RECORDS SHOWN section start
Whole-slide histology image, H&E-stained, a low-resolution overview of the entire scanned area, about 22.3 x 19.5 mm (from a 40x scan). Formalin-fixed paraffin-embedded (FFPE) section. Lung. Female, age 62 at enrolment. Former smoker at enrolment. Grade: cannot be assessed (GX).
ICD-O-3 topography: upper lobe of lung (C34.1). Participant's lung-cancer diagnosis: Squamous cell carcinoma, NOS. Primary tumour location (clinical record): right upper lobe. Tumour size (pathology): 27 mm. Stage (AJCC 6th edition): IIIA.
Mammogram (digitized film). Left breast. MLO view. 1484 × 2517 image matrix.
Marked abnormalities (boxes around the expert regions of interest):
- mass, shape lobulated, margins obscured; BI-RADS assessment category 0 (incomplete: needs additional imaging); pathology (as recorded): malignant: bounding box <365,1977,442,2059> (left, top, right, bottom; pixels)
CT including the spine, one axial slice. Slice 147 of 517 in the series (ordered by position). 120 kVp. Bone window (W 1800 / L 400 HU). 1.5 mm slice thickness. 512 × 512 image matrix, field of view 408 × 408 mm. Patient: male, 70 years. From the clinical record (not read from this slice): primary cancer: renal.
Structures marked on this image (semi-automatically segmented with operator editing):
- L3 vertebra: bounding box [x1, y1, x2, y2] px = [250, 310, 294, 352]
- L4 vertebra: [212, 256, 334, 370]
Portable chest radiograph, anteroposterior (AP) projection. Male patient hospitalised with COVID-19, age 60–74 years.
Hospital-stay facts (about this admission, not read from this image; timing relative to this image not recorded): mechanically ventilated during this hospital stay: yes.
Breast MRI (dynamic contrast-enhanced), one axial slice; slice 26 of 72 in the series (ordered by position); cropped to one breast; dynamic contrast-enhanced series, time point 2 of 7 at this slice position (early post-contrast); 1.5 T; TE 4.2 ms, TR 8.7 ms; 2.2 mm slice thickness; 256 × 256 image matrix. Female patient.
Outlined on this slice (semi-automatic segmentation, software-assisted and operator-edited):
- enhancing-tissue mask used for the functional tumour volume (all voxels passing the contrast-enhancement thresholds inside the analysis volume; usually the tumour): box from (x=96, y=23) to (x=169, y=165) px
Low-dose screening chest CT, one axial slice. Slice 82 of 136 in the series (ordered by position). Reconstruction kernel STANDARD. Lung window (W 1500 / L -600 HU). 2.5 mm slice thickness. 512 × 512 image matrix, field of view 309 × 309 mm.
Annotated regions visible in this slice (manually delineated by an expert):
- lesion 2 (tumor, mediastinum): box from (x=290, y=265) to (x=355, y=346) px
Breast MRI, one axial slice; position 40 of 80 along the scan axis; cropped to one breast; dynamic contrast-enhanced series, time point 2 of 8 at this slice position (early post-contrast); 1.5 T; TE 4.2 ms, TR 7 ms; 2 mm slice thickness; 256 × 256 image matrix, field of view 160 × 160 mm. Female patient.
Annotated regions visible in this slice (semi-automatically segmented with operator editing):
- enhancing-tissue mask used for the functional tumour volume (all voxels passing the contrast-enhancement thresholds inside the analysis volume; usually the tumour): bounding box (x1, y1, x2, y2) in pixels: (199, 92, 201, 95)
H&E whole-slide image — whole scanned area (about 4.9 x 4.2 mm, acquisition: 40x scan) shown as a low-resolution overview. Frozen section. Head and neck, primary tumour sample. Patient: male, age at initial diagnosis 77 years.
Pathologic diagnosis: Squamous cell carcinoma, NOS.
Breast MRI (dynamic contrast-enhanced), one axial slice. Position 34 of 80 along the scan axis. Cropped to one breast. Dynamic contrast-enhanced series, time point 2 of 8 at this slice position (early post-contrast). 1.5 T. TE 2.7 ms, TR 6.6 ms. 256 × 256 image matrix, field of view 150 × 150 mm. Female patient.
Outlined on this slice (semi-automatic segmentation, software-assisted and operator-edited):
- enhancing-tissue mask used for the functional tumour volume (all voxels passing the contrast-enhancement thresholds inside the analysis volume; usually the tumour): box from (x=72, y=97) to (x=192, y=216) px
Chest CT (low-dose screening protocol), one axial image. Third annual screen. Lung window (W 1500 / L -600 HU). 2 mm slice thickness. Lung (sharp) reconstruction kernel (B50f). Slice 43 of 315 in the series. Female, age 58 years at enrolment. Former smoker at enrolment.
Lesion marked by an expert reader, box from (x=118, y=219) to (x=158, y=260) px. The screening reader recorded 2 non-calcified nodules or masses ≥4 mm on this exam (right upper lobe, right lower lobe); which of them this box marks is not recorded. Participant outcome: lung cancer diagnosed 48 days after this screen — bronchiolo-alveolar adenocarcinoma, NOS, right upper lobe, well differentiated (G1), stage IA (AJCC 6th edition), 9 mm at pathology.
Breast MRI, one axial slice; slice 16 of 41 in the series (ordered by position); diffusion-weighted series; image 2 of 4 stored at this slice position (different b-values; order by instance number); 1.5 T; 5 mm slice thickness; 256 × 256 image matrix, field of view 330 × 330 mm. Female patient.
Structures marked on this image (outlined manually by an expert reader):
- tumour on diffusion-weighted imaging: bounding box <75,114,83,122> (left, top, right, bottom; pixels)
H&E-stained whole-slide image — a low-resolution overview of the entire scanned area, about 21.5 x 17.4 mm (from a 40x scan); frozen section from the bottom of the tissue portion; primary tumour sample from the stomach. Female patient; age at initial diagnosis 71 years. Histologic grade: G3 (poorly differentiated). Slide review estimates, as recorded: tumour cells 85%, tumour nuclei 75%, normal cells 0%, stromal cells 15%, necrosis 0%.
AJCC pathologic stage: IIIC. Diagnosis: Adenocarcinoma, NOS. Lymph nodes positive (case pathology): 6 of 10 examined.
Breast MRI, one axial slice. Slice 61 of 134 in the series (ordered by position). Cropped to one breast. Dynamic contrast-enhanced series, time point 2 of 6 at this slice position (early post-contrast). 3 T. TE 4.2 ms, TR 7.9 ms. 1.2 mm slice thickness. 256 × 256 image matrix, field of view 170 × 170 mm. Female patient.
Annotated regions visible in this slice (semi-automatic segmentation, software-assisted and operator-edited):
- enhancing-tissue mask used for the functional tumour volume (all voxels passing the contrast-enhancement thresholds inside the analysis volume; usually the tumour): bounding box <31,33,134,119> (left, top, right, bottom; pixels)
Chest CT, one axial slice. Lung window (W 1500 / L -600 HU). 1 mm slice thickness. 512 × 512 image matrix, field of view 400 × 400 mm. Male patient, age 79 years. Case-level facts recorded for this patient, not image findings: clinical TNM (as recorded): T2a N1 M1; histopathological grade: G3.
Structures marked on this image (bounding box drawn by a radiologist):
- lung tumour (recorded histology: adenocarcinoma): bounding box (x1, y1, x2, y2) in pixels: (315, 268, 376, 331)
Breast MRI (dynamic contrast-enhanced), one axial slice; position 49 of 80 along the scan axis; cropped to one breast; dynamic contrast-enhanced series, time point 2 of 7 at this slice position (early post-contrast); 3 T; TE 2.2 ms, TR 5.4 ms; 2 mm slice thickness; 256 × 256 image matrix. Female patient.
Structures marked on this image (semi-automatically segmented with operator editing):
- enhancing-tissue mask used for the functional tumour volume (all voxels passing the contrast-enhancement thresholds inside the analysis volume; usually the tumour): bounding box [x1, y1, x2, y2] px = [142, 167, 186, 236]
RECORDS SHOWN section end
- ASSIGNED TASK
Your task for the entries above: copy exactly the span starting with the line with "- mass, shape" and going on through the line with "Hospital-stay facts (about", both lines included, and nothing else.

- SOLUTION TO THIS TASK
- mass, shape lobulated, margins obscured; BI-RADS assessment category 0 (incomplete: needs additional imaging); pathology (as recorded): malignant: bounding box <365,1977,442,2059> (left, top, right, bottom; pixels)
CT including the spine, one axial slice. Slice 147 of 517 in the series (ordered by position). 120 kVp. Bone window (W 1800 / L 400 HU). 1.5 mm slice thickness. 512 × 512 image matrix, field of view 408 × 408 mm. Patient: male, 70 years. From the clinical record (not read from this slice): primary cancer: renal.
Structures marked on this image (semi-automatically segmented with operator editing):
- L3 vertebra: bounding box [x1, y1, x2, y2] px = [250, 310, 294, 352]
- L4 vertebra: [212, 256, 334, 370]
Portable chest radiograph, anteroposterior (AP) projection. Male patient hospitalised with COVID-19, age 60–74 years.
Hospital-stay facts (about this admission, not read from this image; timing relative to this image not recorded): mechanically ventilated during this hospital stay: yes.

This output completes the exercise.